Psychiatrists at St. Elizabeths Hospital have determined that restrictions on mail sent and received by presidential assailant John W. Hinckley Jr. should be removed "in view of improvement in his clinical condition and judgment," according to papers filed in U.S. District Court here.
The decision, made Sept. 14 by a hospital review board at the urging of doctors treating Hinckley, came about three weeks after Hinckley filed a request with District Judge Barrington Parker for broader privileges during his confinement at St. Elizabeths.
Besides unmonitored mail, Hinckley has asked that he be allowed to place and receive unscreened telephone calls, be given access to reporters and be allowed to walk the hospital grounds for one hour each day, accompanied by hospital personnel.
It could not be learned immediately whether the mail restriction has, in fact, been lifted. Several calls to a hospital spokesman yesterday were not returned and lawyers in the case declined to comment.
The review board's action was disclosed in court papers filed by federal prosecutors in anticipation of a hearing scheduled for today before Parker at which Hinckley has asked to represent himself in seeking looser restrictions.
The government has said it opposes both the broader privileges and Hinckley's request to speak in court on his own behalf, including a chance to cross-examine hospital officials.
Hinckley told Judge Parker in a letter in July that he was considering dismissing two attorneys who represented him during his trial. The lawyers are expected to be present at today's hearing. Judge Parker has not indicated whether he will allow Hinckley to represent himself.
Hinckley, who shot and wounded President Reagan and three other men on March 31, 1981, has been confined at St.
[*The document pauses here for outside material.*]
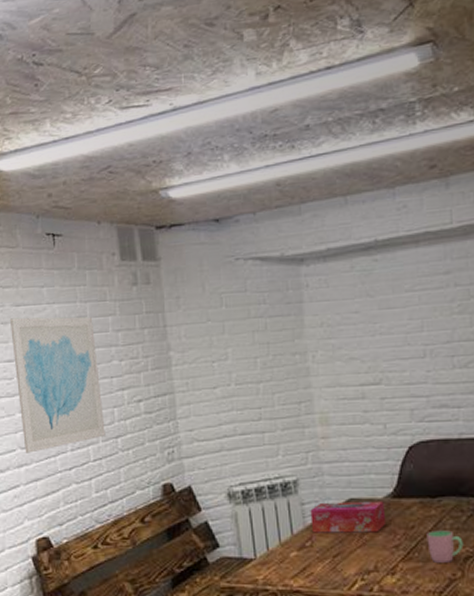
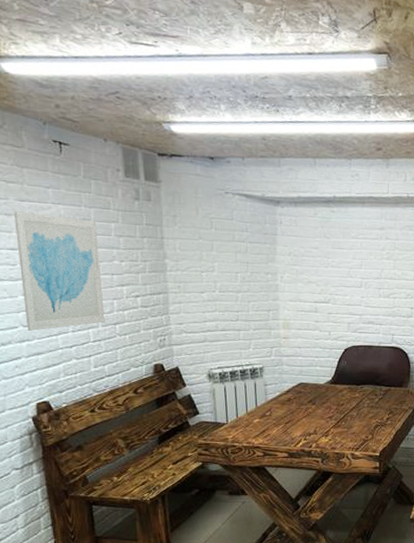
tissue box: present [310,501,387,533] -> none [271,384,325,407]
cup: present [426,530,464,563] -> none [351,407,375,429]

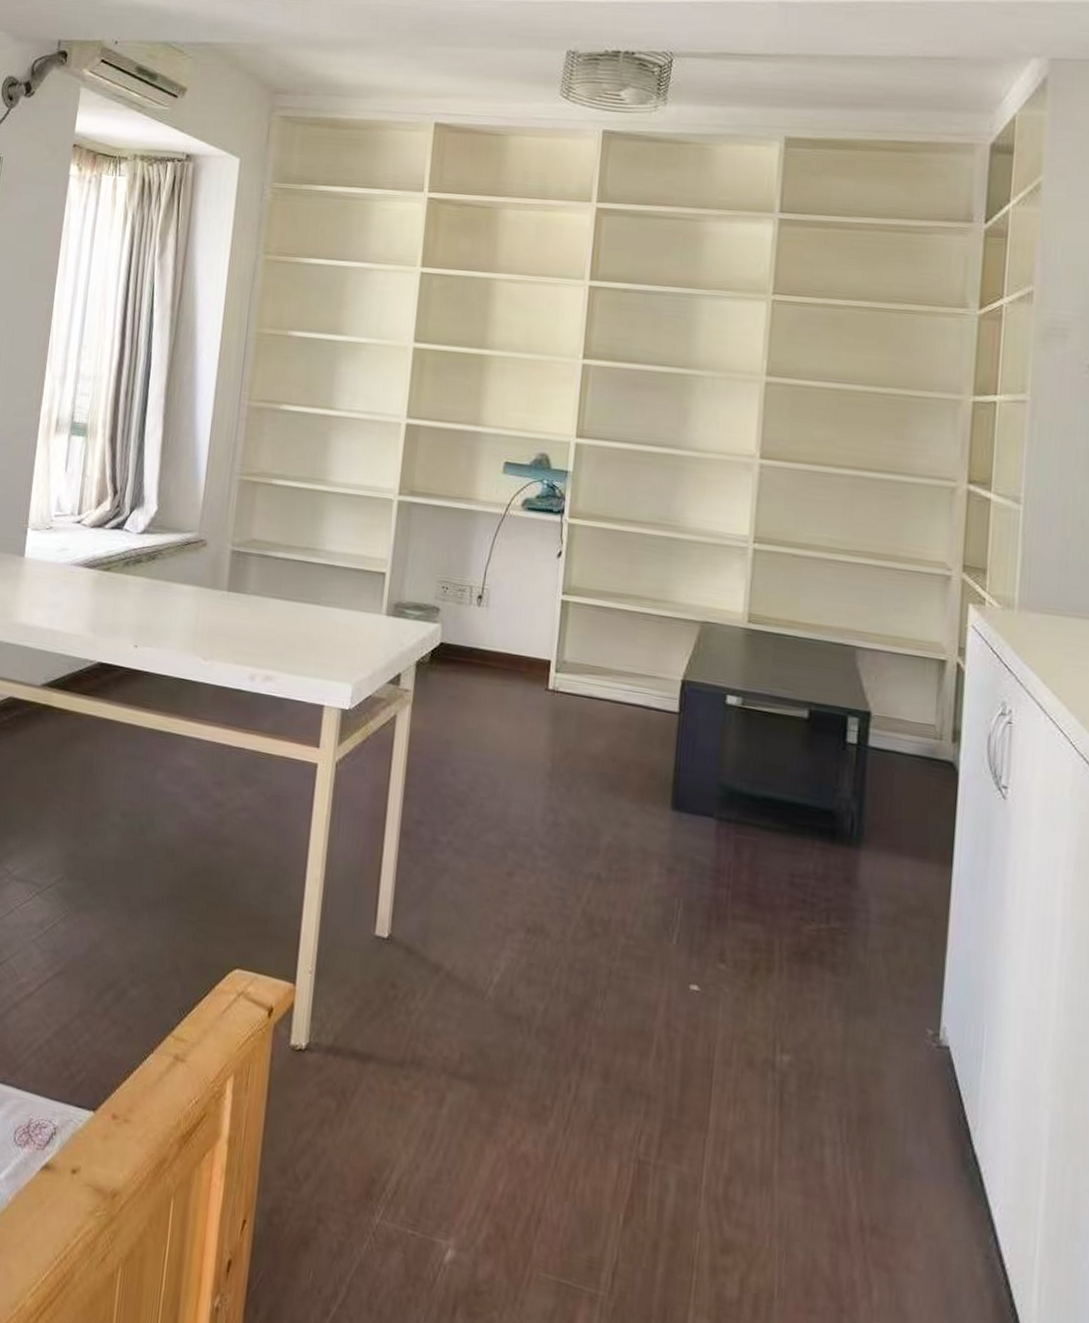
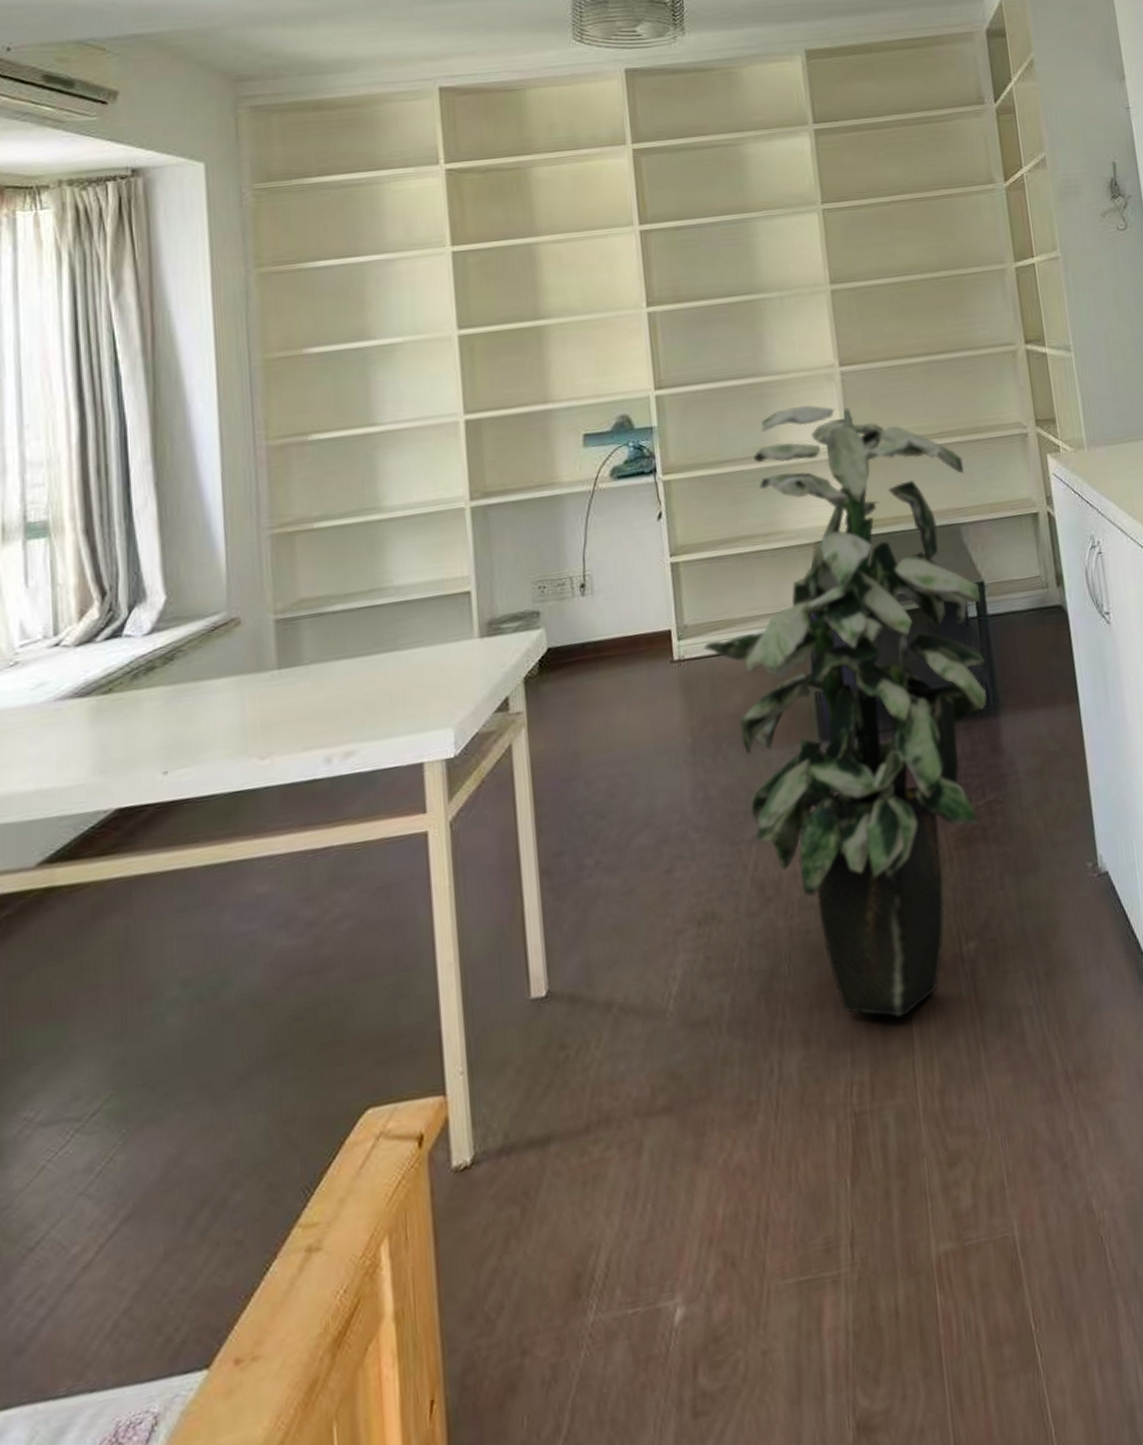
indoor plant: none [576,485,874,1094] -> present [702,405,987,1017]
Elizabeths since June 1982 after a jury found him innocent by reason of insanity.
Evidence of improvement in Hinckley's condition raises a sensitive issue because, under D.C. law, he is entitled to petition Judge Parker every six months for his release. No such request is pending and the question of Hinckley's possible release is not expected to be a direct issue in today's hearing.
During a hearing before Parker in July, courtroom observers said Hinckley talked more coherently and appeared to be more in command of himself than during his 2-month-long trial, which was marked by erratic behavior.
Under previous restrictions, hospital personnel screened Hinckley's incoming and outgoing mail and were permitted to censor it, according to the court papers.
In an affidavit, Hinckley's psychiatrist, Dr. Joan A. Turkus, said the recommendation to lift the restriction was "based, in part, on Mr. Hinckley's agreement to continue, voluntarily, to show his correspondence with the media to myself . . . prior to sending it."
She said Hinckley also agreed "to share with us any incoming mail of a threatening or dangerous nature."
Turkus said the hospital review board decided to keep a log of the names and addresses of persons Hinckley corresponds with "in order to monitor the situation for the first three months after the restrictions are removed."
She recommended against removing other restrictions on Hinckley.
In the court papers, prosecutors said they oppose Hinckley's motion to represent himself because he has been judged mentally ill. Defendants who exhibit "disruptive behavior" also may be denied the right to act as their own lawyer, the prosecutors argued.
"This court is well aware of Mr. Hinckley's history in this regard," the prosecutors said.
The government lawyers also contend that Parker lacks the power to ease restrictions on Hinckley because such limitations are matters of internal hospital policy.